> _Directions for this task_
Which lines of the listing hold the string "down"? Copy those lines.

> _Supplied data_

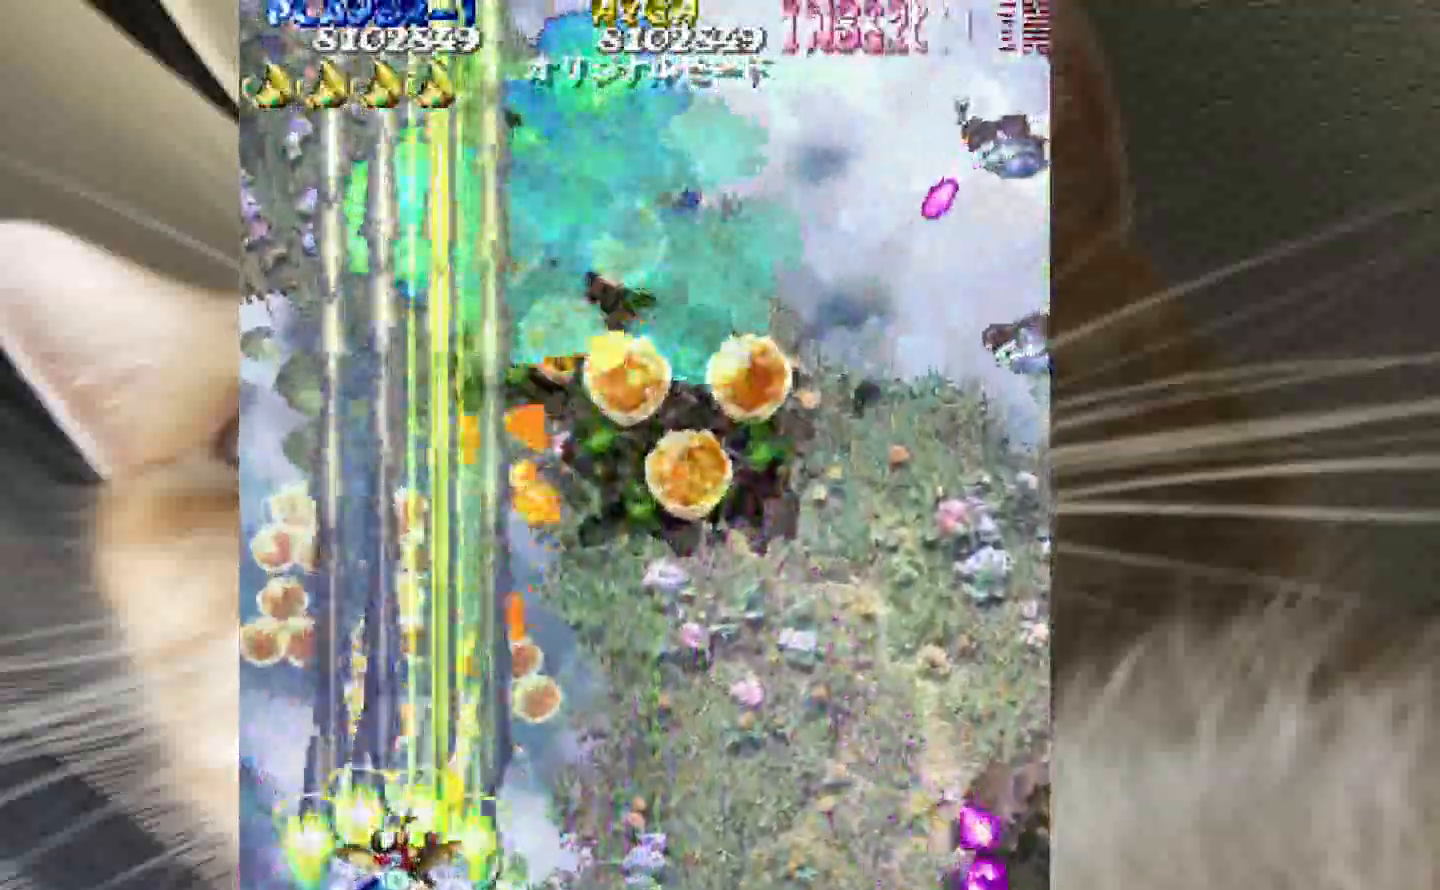
{"keys": ["2", "4", "z"], "events": [[150, "1", "up"], [200, "4", "down"], [300, "2", "down"], [300, "3", "up"]]}
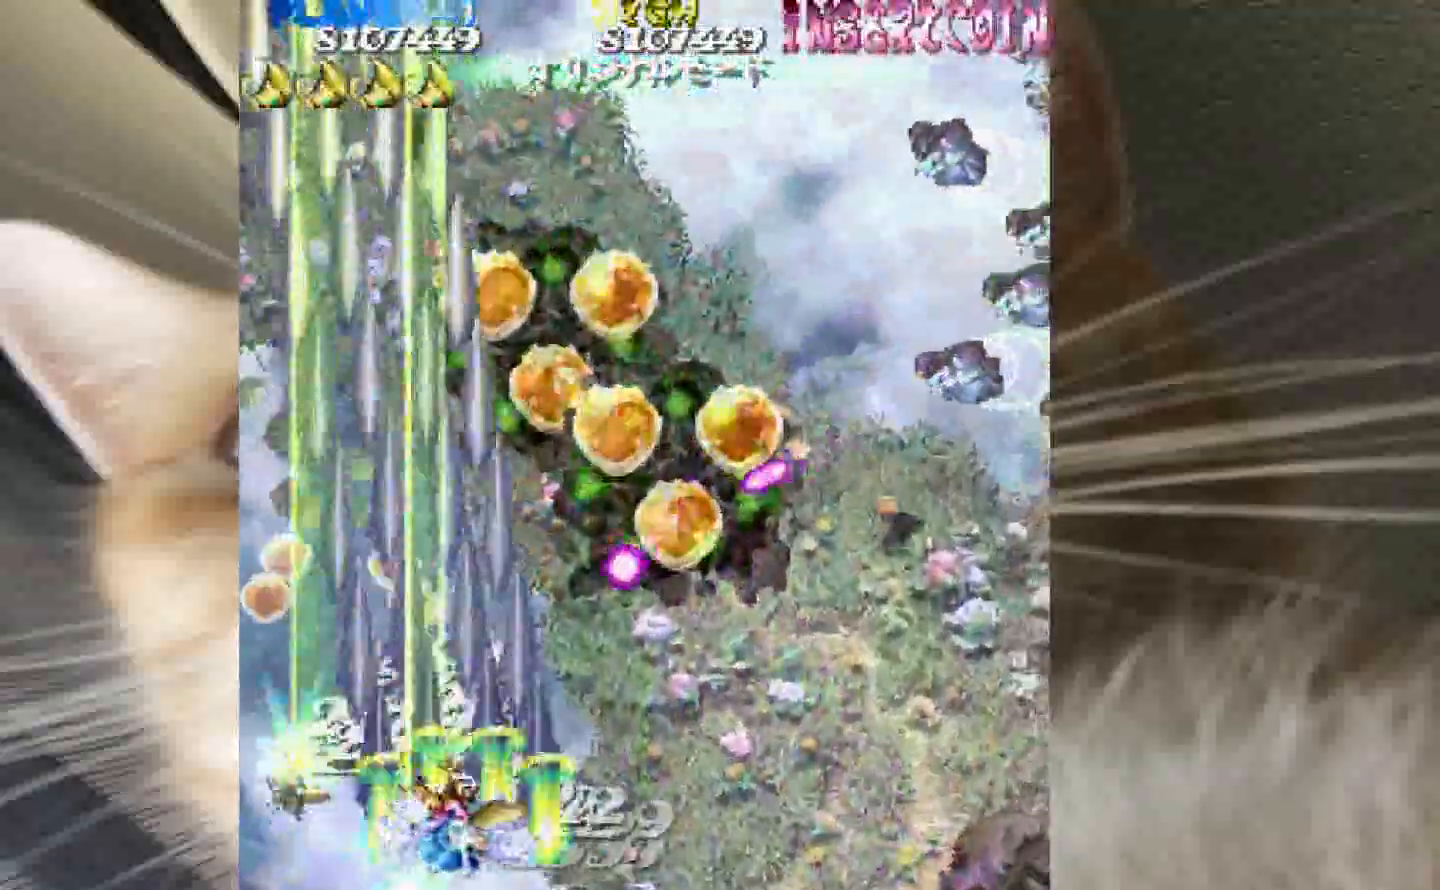
{"keys": ["4", "z"], "events": [[33, "2", "up"]]}
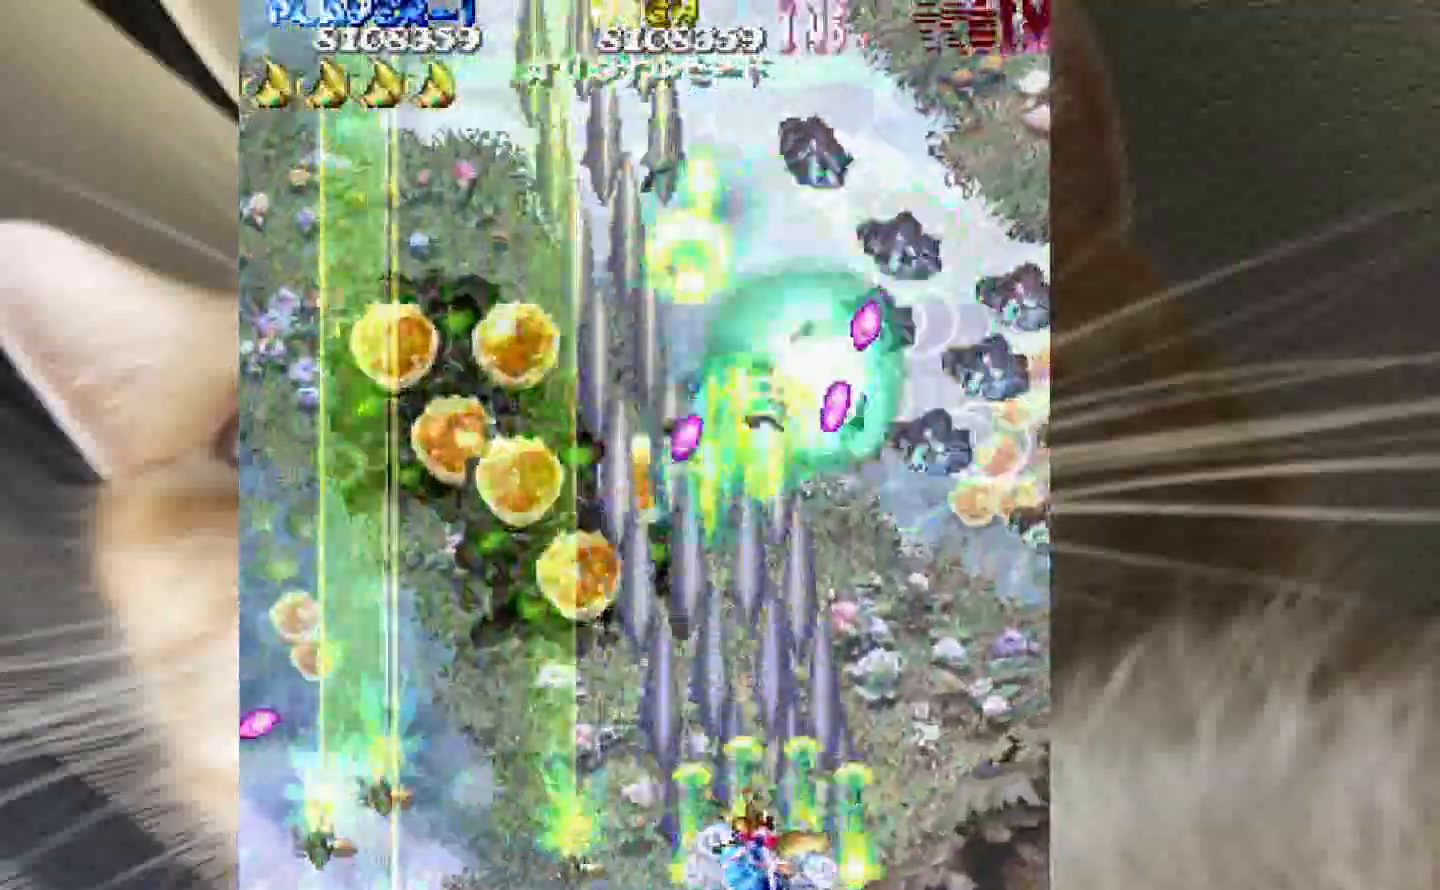
{"keys": ["1", "2", "z"], "events": [[367, "2", "down"], [467, "1", "down"], [467, "4", "up"]]}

> _Answer to this task_
{"keys": ["2", "4", "z"], "events": [[150, "1", "up"], [200, "4", "down"], [300, "2", "down"], [300, "3", "up"]]}
{"keys": ["1", "2", "z"], "events": [[367, "2", "down"], [467, "1", "down"], [467, "4", "up"]]}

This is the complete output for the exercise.